Michelle used alcohol to deal with her grief, but adding to her depression, she had also gained weight. So when someone offered her a pill that would help her lose weight, she took it without question. “That’s what I thought it was, a dietary supplement,” says Michelle, “but it was methamphetamine in a pill form.”

Michelle was addicted instantly and soon began smoking meth. Feeding her addiction became all she cared about for the next eight years. “I wanted more and that’s all I wanted. And I didn’t care how I got it. My bills weren’t being paid after a time. Next thing you know I’m being evicted, putting my stuff in storage. It took everything from me. My soul; my children; two houses; a couple cars; I mean, every time I would reestablish or try to reestablish, it would be taken away from me.”

Michelle’s kids stayed with relatives and friends.  Then Michelle’s parents filed for custody of her daughter, Valerie-– and won. “After my parents took my daughter, I ran real hard,” says Michelle. “I was just running from everything--everything within me, myself and everybody else. And I was so empty and broken and I remember being up for I’d say about five days.”

Michelle went on a meth binge and was coming down from her high when her oldest son, Anthony, found her. ”He said, ‘Mom, get yourself together,’ and I just looked at him and that disgust in his face, and I’m thinking, ‘this is my baby boy, you know? This is my firstborn child, and he sees me a mess.’ So at that point, he helped me pick up whatever was around. And I said, ‘Okay, I’m going to try this, you know, I’m going to go to sleep and get myself together.’”

Michelle sobered up so she could try to take care of her boys. The first thing was to feed them. ”They said, ‘Mom, we need to get some stuff to eat.’ Then all of a sudden it came to me. I thought, ‘Wait. I can take them to Faith Assembly Christian at their Celebrate Recovery and feed them free! My parents are both leaders there. I can get a chance to see Valerie real quick.’”

After they ate, Michelle’s daughter convinced her to stay for the worship service.  Michelle’s first impulse was to run. “I so remember everything going through my head,” says Michelle. ‘Why are you here? Why are you even attempting this? What are people going to say?’ So I sat there in that pew and fought it and fought it and fought it.”
Finally, Michelle decided to stop running. “It was like the second song and I just remember going up, walking up to the altar.
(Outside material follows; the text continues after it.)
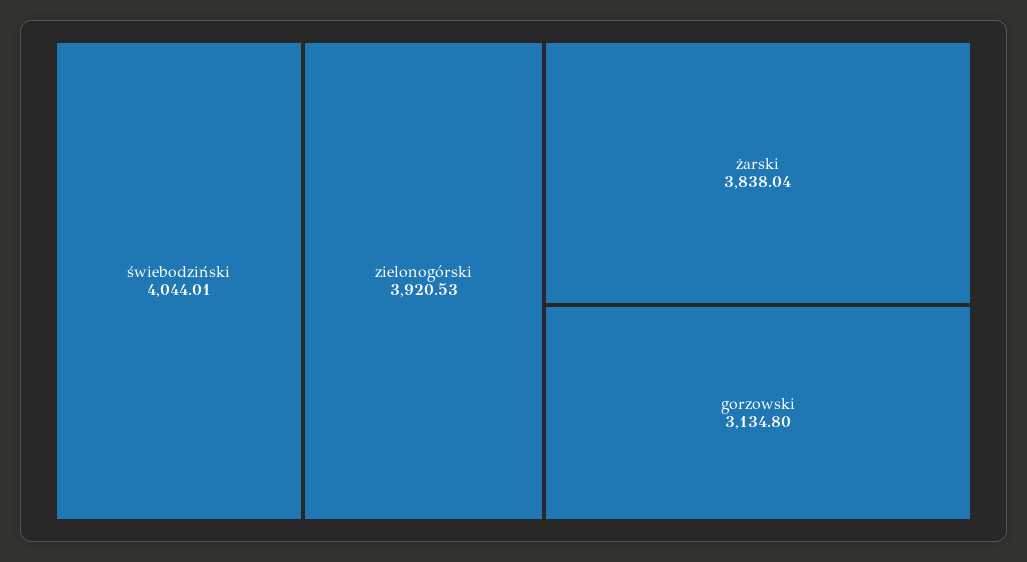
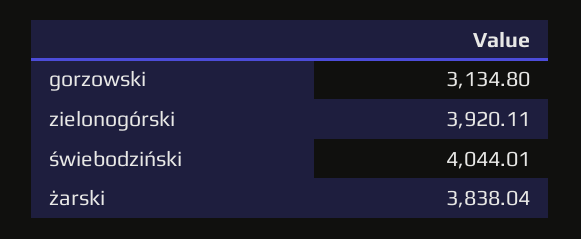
zielonogórski: 3920.53 -> 3920.11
I thought, ‘You know what? This is my chance. This is my chance for change.’ And at that moment is when I said, ‘God, You have to take this from me. You have to take this from me. This addiction, my friends; I surrender it all to You.’ And at that point, that was where my life was changed. I walked into a church for a free meal, but I left with eternal life.”

Michelle completed the Celebrate Recovery program and is still drug-free. Today she’s happily married to John, reconciled with her children and finally has the life she dreamed of. 

“God has really restored everything, not only with relationships but within myself. All’s I had to do was just say, ‘God, take me, I’m Yours, you know?  I need You.’ And the truth of it is, is that God knows our heart. When we’re ready, He knows our heart.”